[DOCUMENT PASSAGE]
Georgia’s labor force — those working as well as those looking for work — grew by 15,704 in January, reaching 4,846,362. That was the highest level since July 2008.

The number of long-term unemployed workers — those out of work for more than 26 weeks — declined by 3,700 to 191,300 in January. That was the lowest level in 35 months. The long-term unemployed now make up 45.2 percent of those unemployed in Georgia.

The state’s jobless rate remains considerably above the 7.9 percent national rate, which will be updated for February on Friday.

13 comments Add your comment

Progress

March 7th, 2013
8:32 am

Thank you Georgia Republicans for continued high unemployment and low real estate values when the rest of the country has been in recovery for years.

David D

March 7th, 2013
8:40 am

Of course, the jobless rate is stubborn in Georgia. We’ve had six years of economic problems and all the Legislature can do is worry about passing more laws allowing guns in churches, on MARTA, in the Airport, in grocery stores – you name it. The influence of the gun lobby and the Tea Party has corrupted this State completely.

kris cross

March 7th, 2013
9:56 am

Seen those shovel ready jobs you two? Yeah, that’s what I thought. Obama’s President, time to step up and quit campaigning.

DS

March 7th, 2013
10:12 am

I’m not impressed with Georgia Republicans’ ability to promote economic growth either, but to be fair, Georgia voters are ultimately responsible.

The transportation SPLOST bill would’ve given a big push to the local economy and helped ease traffic congestion too, but only three traffic regions across mid-Georgia voted for the plan.
[/DOCUMENT PASSAGE]
TASK SET —
**A.** Answer these questions from the Georgia employment article:
(i) By how many people did Georgia's labor force grow in January?
(ii) What percentage of Georgia's unemployed are long-term unemployed?
(iii) What national jobless rate does the article give?
**B.** Write the next part of the Georgia employment article, continuing from its final sentence.
The listing comes from a separate source and has no connection to the Georgia employment article.
[DATASET ENTRIES]
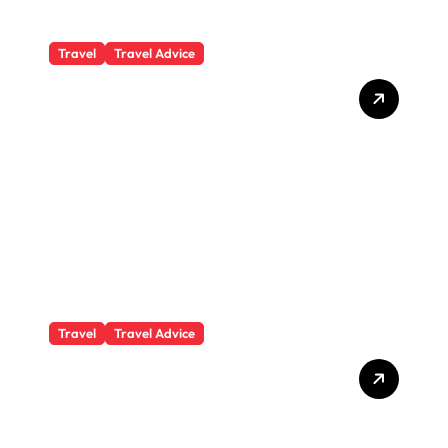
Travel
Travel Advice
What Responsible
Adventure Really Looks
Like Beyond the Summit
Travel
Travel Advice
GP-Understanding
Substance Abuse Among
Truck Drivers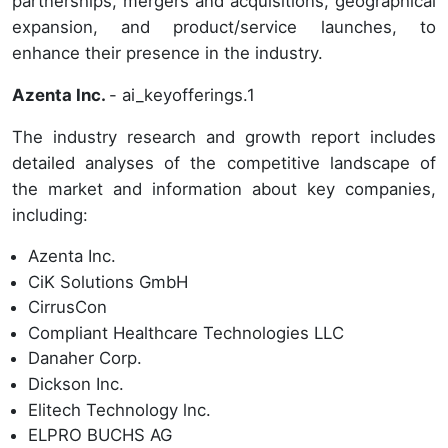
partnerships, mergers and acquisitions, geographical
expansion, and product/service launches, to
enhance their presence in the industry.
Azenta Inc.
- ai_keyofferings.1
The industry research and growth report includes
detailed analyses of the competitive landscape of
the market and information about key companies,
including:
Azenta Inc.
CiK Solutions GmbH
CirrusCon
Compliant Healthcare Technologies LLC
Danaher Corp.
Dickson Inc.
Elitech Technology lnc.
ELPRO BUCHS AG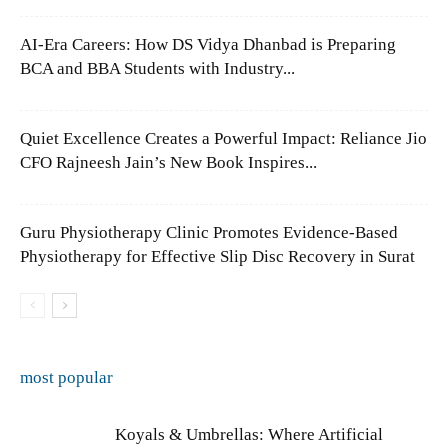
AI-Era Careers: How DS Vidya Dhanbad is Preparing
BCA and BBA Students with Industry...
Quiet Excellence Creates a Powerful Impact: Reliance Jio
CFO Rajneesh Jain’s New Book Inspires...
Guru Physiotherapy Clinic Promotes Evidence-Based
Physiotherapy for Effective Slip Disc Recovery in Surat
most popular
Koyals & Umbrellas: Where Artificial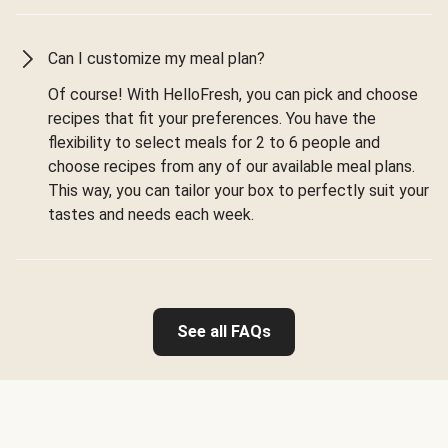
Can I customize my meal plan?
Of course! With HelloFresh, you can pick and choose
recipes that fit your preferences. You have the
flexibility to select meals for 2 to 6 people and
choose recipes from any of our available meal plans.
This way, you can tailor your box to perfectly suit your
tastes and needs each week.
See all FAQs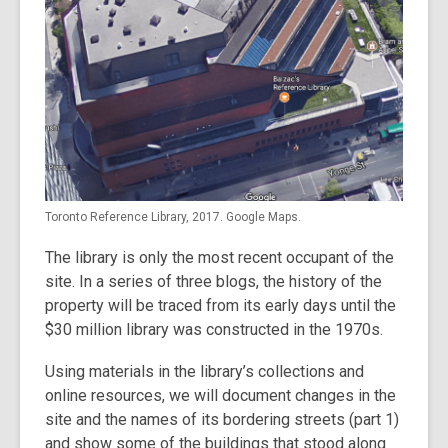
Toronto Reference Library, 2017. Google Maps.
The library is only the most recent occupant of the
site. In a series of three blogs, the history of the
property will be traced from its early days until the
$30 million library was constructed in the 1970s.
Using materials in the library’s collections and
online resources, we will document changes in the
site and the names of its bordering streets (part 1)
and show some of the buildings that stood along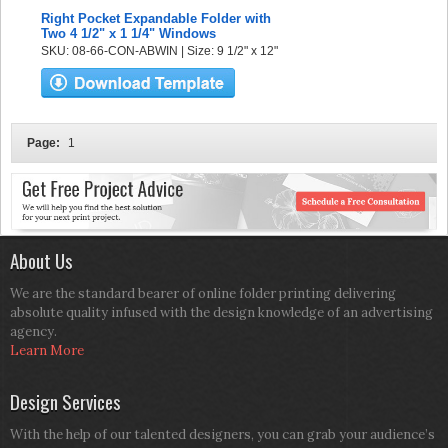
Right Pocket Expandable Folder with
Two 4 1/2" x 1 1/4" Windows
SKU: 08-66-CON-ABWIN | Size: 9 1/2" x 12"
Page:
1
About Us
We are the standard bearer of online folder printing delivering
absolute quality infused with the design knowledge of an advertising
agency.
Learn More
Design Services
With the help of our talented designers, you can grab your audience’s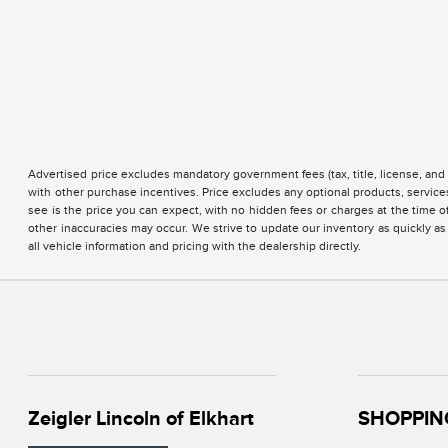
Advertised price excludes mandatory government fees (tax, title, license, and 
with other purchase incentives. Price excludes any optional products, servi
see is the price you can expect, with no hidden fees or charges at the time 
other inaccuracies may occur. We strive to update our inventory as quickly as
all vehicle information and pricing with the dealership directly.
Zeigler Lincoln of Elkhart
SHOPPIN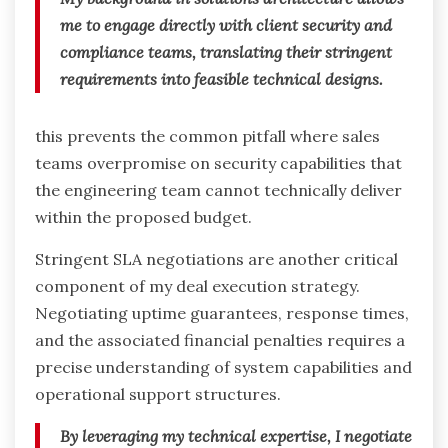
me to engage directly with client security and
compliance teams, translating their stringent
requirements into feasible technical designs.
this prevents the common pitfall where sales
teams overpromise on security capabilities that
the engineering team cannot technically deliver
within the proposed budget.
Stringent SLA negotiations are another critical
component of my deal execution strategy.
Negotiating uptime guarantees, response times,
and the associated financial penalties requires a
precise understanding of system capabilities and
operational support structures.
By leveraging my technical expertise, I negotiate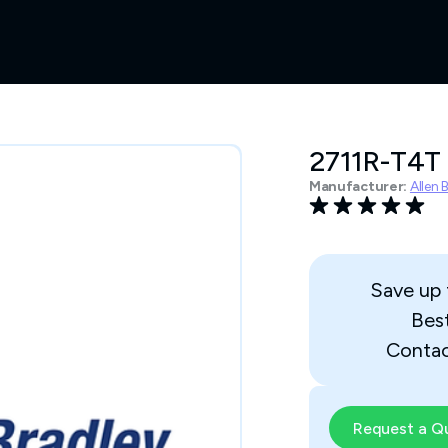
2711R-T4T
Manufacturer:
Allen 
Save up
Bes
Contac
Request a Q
[/DATASET ENTRIES]
ANSWERS TO THE PROBLEMS —
**A.**
(i) 15,704
(ii) 45.2 percent
(iii) 7.9 percent

**B.**
And the Georgia legislature is starving public education, putting a lot of teachers out of work, leaving us with a less-educated work force, and even redirecting tax funds to private schools.

The Georgia Republicans wouldn’t be promoting these things if voters stopped supporting them.

We get the government we deserve.

Mary M.

March 7th, 2013
10:15 am

In the article, the year began with 79,600 more jobs in January than in the same period a year ago, a plus sign. But, why are our unemployed workers not qualifying for the jobs? How much of an issue is location and transportation?

Road Scholar

March 7th, 2013
11:41 am

Yeah! Glad to see all those tax breaks for business and the “job creators” are working!

Funkisha

March 7th, 2013
12:39 pm

“The long-term unemployed now make up 45.2 percent of those unemployed in Georgia.”

Gotta wonder how much that correlates to the never ending extensions of unemployment benefits.

Mary

March 7th, 2013
1:52 pm

There are no more extensions or benefits for the long term unemployed. Employers won’t interview the long term unemployed even if they have education and skills. So if they qualify they go disability or social security.

Dorn Tolmsted

March 7th, 2013
2:40 pm

How’s that “Real Deal” workin’ out for ya?

The Mr.

March 8th, 2013
4:27 pm

But I thought the repulican elected state congress was going to fix all this. Guess the chosen one is more powerful then the GOP ever thought. I mean it has to be his fault right?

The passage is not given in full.